» Work instruction: Transcribe the records verbatim, images excluded.

» Record extracts:
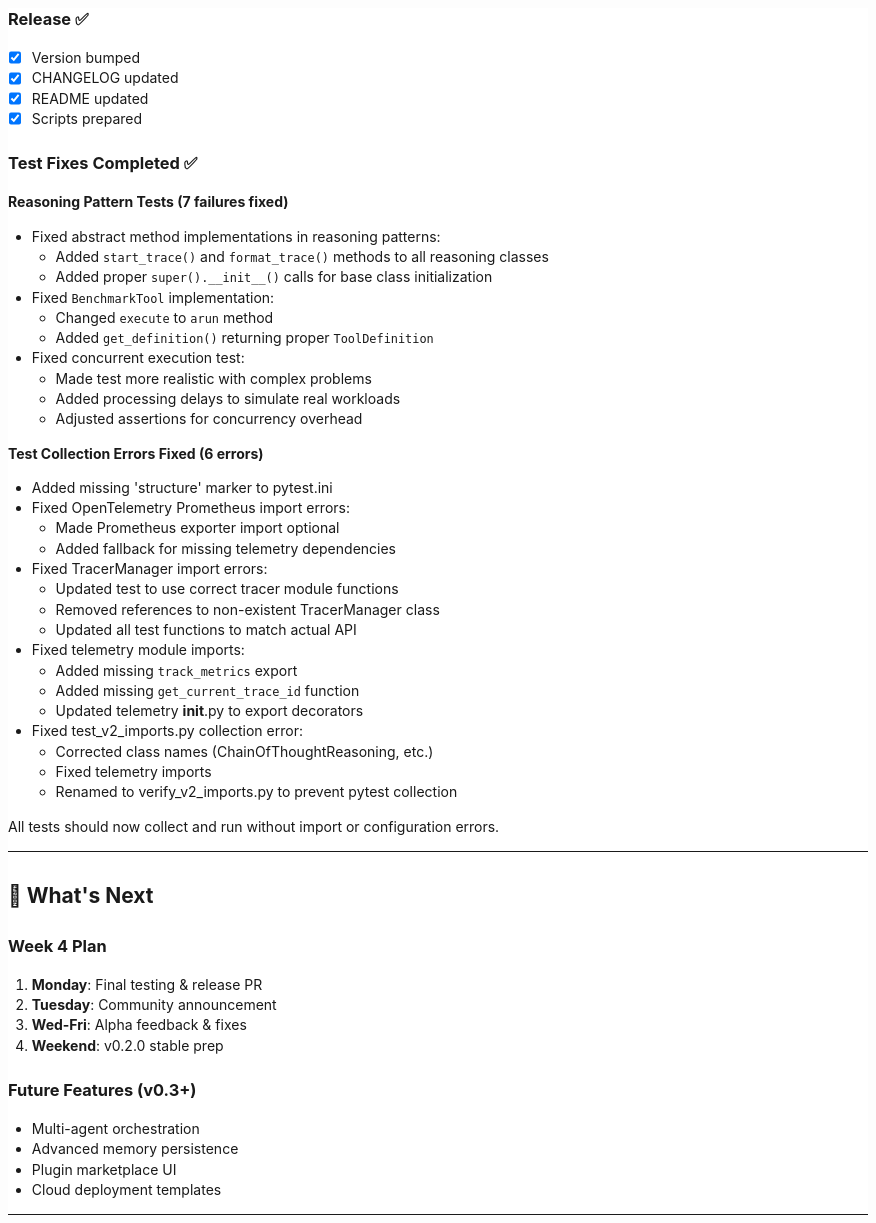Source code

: ### Release ✅
- [x] Version bumped
- [x] CHANGELOG updated
- [x] README updated
- [x] Scripts prepared

### Test Fixes Completed ✅

**Reasoning Pattern Tests (7 failures fixed)**
- Fixed abstract method implementations in reasoning patterns:
  - Added `start_trace()` and `format_trace()` methods to all reasoning classes
  - Added proper `super().__init__()` calls for base class initialization
- Fixed `BenchmarkTool` implementation:
  - Changed `execute` to `arun` method
  - Added `get_definition()` returning proper `ToolDefinition`
- Fixed concurrent execution test:
  - Made test more realistic with complex problems
  - Added processing delays to simulate real workloads
  - Adjusted assertions for concurrency overhead

**Test Collection Errors Fixed (6 errors)**
- Added missing 'structure' marker to pytest.ini
- Fixed OpenTelemetry Prometheus import errors:
  - Made Prometheus exporter import optional
  - Added fallback for missing telemetry dependencies
- Fixed TracerManager import errors:
  - Updated test to use correct tracer module functions
  - Removed references to non-existent TracerManager class
  - Updated all test functions to match actual API
- Fixed telemetry module imports:
  - Added missing `track_metrics` export
  - Added missing `get_current_trace_id` function
  - Updated telemetry __init__.py to export decorators
- Fixed test_v2_imports.py collection error:
  - Corrected class names (ChainOfThoughtReasoning, etc.)
  - Fixed telemetry imports
  - Renamed to verify_v2_imports.py to prevent pytest collection

All tests should now collect and run without import or configuration errors.

---

## 🔮 What's Next

### Week 4 Plan
1. **Monday**: Final testing & release PR
2. **Tuesday**: Community announcement
3. **Wed-Fri**: Alpha feedback & fixes
4. **Weekend**: v0.2.0 stable prep

### Future Features (v0.3+)
- Multi-agent orchestration
- Advanced memory persistence
- Plugin marketplace UI
- Cloud deployment templates

---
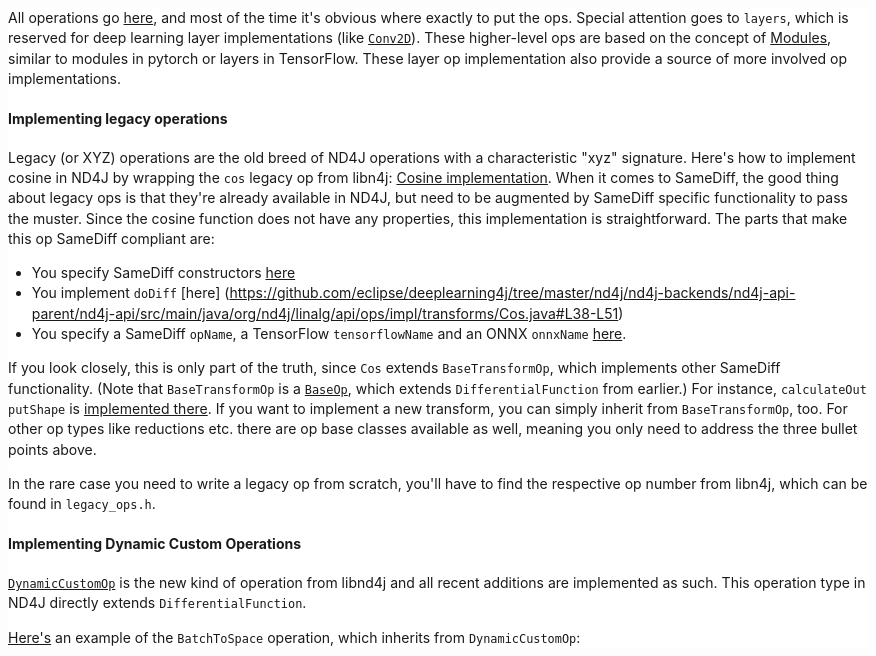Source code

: All operations go [here](https://github.com/eclipse/deeplearning4j/tree/master/nd4j/nd4j-backends/nd4j-api-parent/nd4j-api/src/main/java/org/nd4j/linalg/api/ops/impl), and most of the time it's obvious where exactly to put the ops. Special attention goes to `layers`, which is reserved for deep learning layer implementations (like [`Conv2D`](https://github.com/eclipse/deeplearning4j/tree/master/nd4j/nd4j-backends/nd4j-api-parent/nd4j-api/src/main/java/org/nd4j/linalg/api/ops/impl/layers/convolution/Conv2D.java)). These higher-level ops are based on the concept of [Modules](https://github.com/eclipse/deeplearning4j/tree/master/nd4j/nd4j-backends/nd4j-api-parent/nd4j-api/src/main/java/org/nd4j/linalg/api/ops/BaseModule.java), similar to modules in pytorch or layers in TensorFlow. These layer op implementation also provide a source of more involved op implementations.

#### Implementing legacy operations

Legacy (or XYZ) operations are the old breed of ND4J operations with a characteristic "xyz" signature. Here's how to implement cosine in ND4J by wrapping the `cos` legacy op from libn4j: [Cosine implementation](https://github.com/eclipse/deeplearning4j/tree/master/nd4j/nd4j-backends/nd4j-api-parent/nd4j-api/src/main/java/org/nd4j/linalg/api/ops/impl/transforms/Cos.java#L38-L72). When it comes to SameDiff, the good thing about legacy ops is that they're already available in ND4J, but need to be augmented by SameDiff specific functionality to pass the muster. Since the cosine function does not have any properties, this implementation is straightforward. The parts that make this op SameDiff compliant are:

- You specify SameDiff constructors [here](https://github.com/eclipse/deeplearning4j/tree/master/nd4j/nd4j-backends/nd4j-api-parent/nd4j-api/src/main/java/org/nd4j/linalg/api/ops/impl/transforms/Cos.java#L38-L51)
- You implement `doDiff` [here] (https://github.com/eclipse/deeplearning4j/tree/master/nd4j/nd4j-backends/nd4j-api-parent/nd4j-api/src/main/java/org/nd4j/linalg/api/ops/impl/transforms/Cos.java#L38-L51)
- You specify a SameDiff `opName`, a TensorFlow `tensorflowName` and an ONNX `onnxName` [here](https://github.com/eclipse/deeplearning4j/tree/master/nd4j/nd4j-backends/nd4j-api-parent/nd4j-api/src/main/java/org/nd4j/linalg/api/ops/impl/transforms/Cos.java#L74-L93).

If you look closely, this is only part of the truth, since `Cos` extends `BaseTransformOp`, which implements other SameDiff functionality. (Note that `BaseTransformOp` is a [`BaseOp`](https://github.com/eclipse/deeplearning4j/tree/master/nd4j/nd4j-backends/nd4j-api-parent/nd4j-api/src/main/java/org/nd4j/linalg/api/ops/BaseOp.java), which extends `DifferentialFunction` from earlier.) For instance, `calculateOutputShape` is [implemented there](https://github.com/eclipse/deeplearning4j/tree/master/nd4j/nd4j-backends/nd4j-api-parent/nd4j-api/src/main/java/org/nd4j/linalg/api/ops/BaseTransformOp.java#L195-L207). If you want to implement a new transform, you can simply inherit from `BaseTransformOp`, too. For other op types like reductions etc. there are op base classes available as well, meaning you only need to address the three bullet points above.

In the rare case you need to write a legacy op from scratch, you'll have to find the respective op number from libn4j, which can be found in `legacy_ops.h`.

#### Implementing Dynamic Custom Operations

[`DynamicCustomOp`](https://github.com/eclipse/deeplearning4j/tree/master/nd4j/nd4j-backends/nd4j-api-parent/nd4j-api/src/main/java/org/nd4j/linalg/api/ops/DynamicCustomOp.java) is the new kind of operation from libnd4j and all recent additions are implemented as such. This operation type in ND4J directly extends `DifferentialFunction`.

[Here's](https://github.com/eclipse/deeplearning4j/tree/master/nd4j/nd4j-backends/nd4j-api-parent/nd4j-api/src/main/java/org/nd4j/linalg/api/ops/impl/transforms/BatchToSpace.java) an example of the `BatchToSpace` operation, which inherits from `DynamicCustomOp`:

» Solution for this task:
Source code

: ### Release ✅
- [x] Version bumped
- [x] CHANGELOG updated
- [x] README updated
- [x] Scripts prepared

### Test Fixes Completed ✅

**Reasoning Pattern Tests (7 failures fixed)**
- Fixed abstract method implementations in reasoning patterns:
  - Added `start_trace()` and `format_trace()` methods to all reasoning classes
  - Added proper `super().__init__()` calls for base class initialization
- Fixed `BenchmarkTool` implementation:
  - Changed `execute` to `arun` method
  - Added `get_definition()` returning proper `ToolDefinition`
- Fixed concurrent execution test:
  - Made test more realistic with complex problems
  - Added processing delays to simulate real workloads
  - Adjusted assertions for concurrency overhead

**Test Collection Errors Fixed (6 errors)**
- Added missing 'structure' marker to pytest.ini
- Fixed OpenTelemetry Prometheus import errors:
  - Made Prometheus exporter import optional
  - Added fallback for missing telemetry dependencies
- Fixed TracerManager import errors:
  - Updated test to use correct tracer module functions
  - Removed references to non-existent TracerManager class
  - Updated all test functions to match actual API
- Fixed telemetry module imports:
  - Added missing `track_metrics` export
  - Added missing `get_current_trace_id` function
  - Updated telemetry __init__.py to export decorators
- Fixed test_v2_imports.py collection error:
  - Corrected class names (ChainOfThoughtReasoning, etc.)
  - Fixed telemetry imports
  - Renamed to verify_v2_imports.py to prevent pytest collection

All tests should now collect and run without import or configuration errors.

---

## 🔮 What's Next

### Week 4 Plan
1. **Monday**: Final testing & release PR
2. **Tuesday**: Community announcement
3. **Wed-Fri**: Alpha feedback & fixes
4. **Weekend**: v0.2.0 stable prep

### Future Features (v0.3+)
- Multi-agent orchestration
- Advanced memory persistence
- Plugin marketplace UI
- Cloud deployment templates

---
Source code

: All operations go [here](https://github.com/eclipse/deeplearning4j/tree/master/nd4j/nd4j-backends/nd4j-api-parent/nd4j-api/src/main/java/org/nd4j/linalg/api/ops/impl), and most of the time it's obvious where exactly to put the ops. Special attention goes to `layers`, which is reserved for deep learning layer implementations (like [`Conv2D`](https://github.com/eclipse/deeplearning4j/tree/master/nd4j/nd4j-backends/nd4j-api-parent/nd4j-api/src/main/java/org/nd4j/linalg/api/ops/impl/layers/convolution/Conv2D.java)). These higher-level ops are based on the concept of [Modules](https://github.com/eclipse/deeplearning4j/tree/master/nd4j/nd4j-backends/nd4j-api-parent/nd4j-api/src/main/java/org/nd4j/linalg/api/ops/BaseModule.java), similar to modules in pytorch or layers in TensorFlow. These layer op implementation also provide a source of more involved op implementations.

#### Implementing legacy operations

Legacy (or XYZ) operations are the old breed of ND4J operations with a characteristic "xyz" signature. Here's how to implement cosine in ND4J by wrapping the `cos` legacy op from libn4j: [Cosine implementation](https://github.com/eclipse/deeplearning4j/tree/master/nd4j/nd4j-backends/nd4j-api-parent/nd4j-api/src/main/java/org/nd4j/linalg/api/ops/impl/transforms/Cos.java#L38-L72). When it comes to SameDiff, the good thing about legacy ops is that they're already available in ND4J, but need to be augmented by SameDiff specific functionality to pass the muster. Since the cosine function does not have any properties, this implementation is straightforward. The parts that make this op SameDiff compliant are:

- You specify SameDiff constructors [here](https://github.com/eclipse/deeplearning4j/tree/master/nd4j/nd4j-backends/nd4j-api-parent/nd4j-api/src/main/java/org/nd4j/linalg/api/ops/impl/transforms/Cos.java#L38-L51)
- You implement `doDiff` [here] (https://github.com/eclipse/deeplearning4j/tree/master/nd4j/nd4j-backends/nd4j-api-parent/nd4j-api/src/main/java/org/nd4j/linalg/api/ops/impl/transforms/Cos.java#L38-L51)
- You specify a SameDiff `opName`, a TensorFlow `tensorflowName` and an ONNX `onnxName` [here](https://github.com/eclipse/deeplearning4j/tree/master/nd4j/nd4j-backends/nd4j-api-parent/nd4j-api/src/main/java/org/nd4j/linalg/api/ops/impl/transforms/Cos.java#L74-L93).

If you look closely, this is only part of the truth, since `Cos` extends `BaseTransformOp`, which implements other SameDiff functionality. (Note that `BaseTransformOp` is a [`BaseOp`](https://github.com/eclipse/deeplearning4j/tree/master/nd4j/nd4j-backends/nd4j-api-parent/nd4j-api/src/main/java/org/nd4j/linalg/api/ops/BaseOp.java), which extends `DifferentialFunction` from earlier.) For instance, `calculateOutputShape` is [implemented there](https://github.com/eclipse/deeplearning4j/tree/master/nd4j/nd4j-backends/nd4j-api-parent/nd4j-api/src/main/java/org/nd4j/linalg/api/ops/BaseTransformOp.java#L195-L207). If you want to implement a new transform, you can simply inherit from `BaseTransformOp`, too. For other op types like reductions etc. there are op base classes available as well, meaning you only need to address the three bullet points above.

In the rare case you need to write a legacy op from scratch, you'll have to find the respective op number from libn4j, which can be found in `legacy_ops.h`.

#### Implementing Dynamic Custom Operations

[`DynamicCustomOp`](https://github.com/eclipse/deeplearning4j/tree/master/nd4j/nd4j-backends/nd4j-api-parent/nd4j-api/src/main/java/org/nd4j/linalg/api/ops/DynamicCustomOp.java) is the new kind of operation from libnd4j and all recent additions are implemented as such. This operation type in ND4J directly extends `DifferentialFunction`.

[Here's](https://github.com/eclipse/deeplearning4j/tree/master/nd4j/nd4j-backends/nd4j-api-parent/nd4j-api/src/main/java/org/nd4j/linalg/api/ops/impl/transforms/BatchToSpace.java) an example of the `BatchToSpace` operation, which inherits from `DynamicCustomOp`:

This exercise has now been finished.